Siyaset ve ben? Beni gözünüzde çok büyütüyorsunuz! Ben evet, kâh aylarca günde 18 saat çok sıkı çalışan, ama bazen de üç ay kıpırdamadan plajda yatan biriyim! Kafama göre takılmayı, partileri, bazen günlerce eve kapanıp uyumayı, seyahatlerde bütün gün sokakta dolaşmayı severim. Bazen bir hafta durmadan senaryo yazar, güpegündüz hayal kurar, ara sıra çalışmaktan, bazen tatilden, seyrek de olsa yalnızlıktan, durduk yerde sosyallikten sıkılırım. Sağım solum, o günkü mood’um belli olmaz. Siz sanıyorsunuz komedinin CEO’suyum, oysa ben bazı günler ruhen “mizahın divası”yım! “KİŞİLİĞİMDEN DİŞİLİĞİMİ GÖREMİYORSUNUZ”* Mesela son yıllarda biraz gayriciddilik arıyorum. Fiziğimle gündeme gelmek istiyorum örneğin! Evet ne var? Yetti ya hep meslek hep meslek!

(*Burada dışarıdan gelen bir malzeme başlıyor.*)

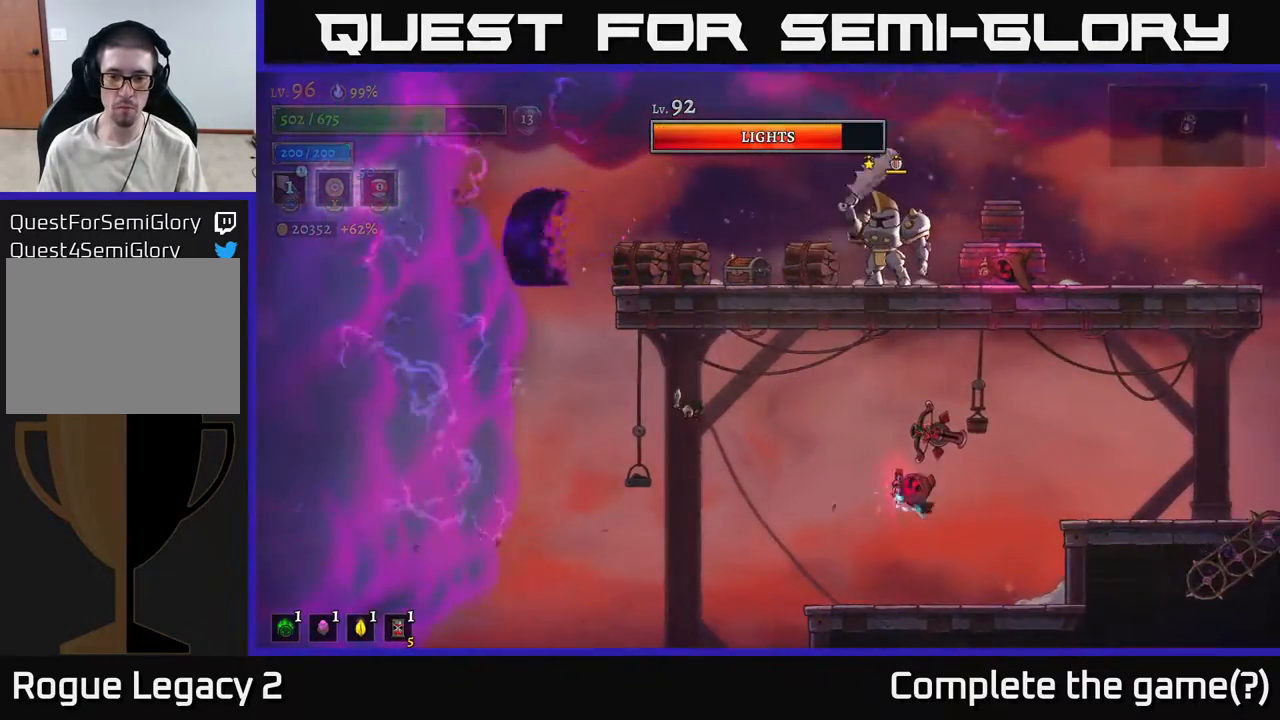
{"buttons": [], "left_stick": "center", "right_stick": "center", "events": [[33, "left_stick", "center"]]}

Dergilere filan moda çekimi yapmaya, kapak olmaya bayılıyorum. Şurada üç-beş yıl daha istediğim her şeyi giyebilirken, kâr kârdır. Ama adım çıkmış dokuza inmiyor sekize. Geçen, payetli bir elbise getirdiler çekime. Elbisenin önü kollu butlu, kapalı yakalı, düz mini bir kokteyl elbisesi. Arkası ise yok! Sırt tamamen açık, belin son noktasına kadar. Önden yeşil türbe, arkadan estağfurullah tövbe elbisesi! Fazla mı iddialı bilemedim ama bir deneyelim dedim. O poz bu poz, moda fotoğrafçısı da tanıdık, verdi gazı “Süper süper” diye… Sırttan bir kare çekilmiş ki, ohoo. Elbise değil de sanırsın çok kısa bir etek ve iki eldiven giymişim! El belde, arkamı dönüp, öteki elimi çeneme koyup, dudakları büzüp cazip bir bakış da atmışım. Yav sen kimsin? Mizahın divası desem de değil ki. Gizem Özpamuk bu! Ya herrü ya merrü, o poz yayımlandı! Duramadım, güzel çıkmış, Instagram’a da bastım. İnsan bari bir alev malev atılsın istiyor. Ve fakat ne mümkün. Alttaki yorumlar: “Ülkeyi yönetmesi gereken insan budur!” Ney? Nereden anladınız bunu acaba, simli sırtımdan mı anladınız?! “İşte Cumhuriyet kadını!” Ya beyefendi şu poza bir bakın, Cumhuriyet böyle bir şey mi, rica ediyorum ya? “Tabii, çünkü hanımefendi burada arkasını dönüp bakmış ve eli çenesinde düşünüyor. Yani pozuyla demeye getiriyor ki, geçmişi, arkamızda bıraktığımız mücadeleleri hiç unutmamalıyız!”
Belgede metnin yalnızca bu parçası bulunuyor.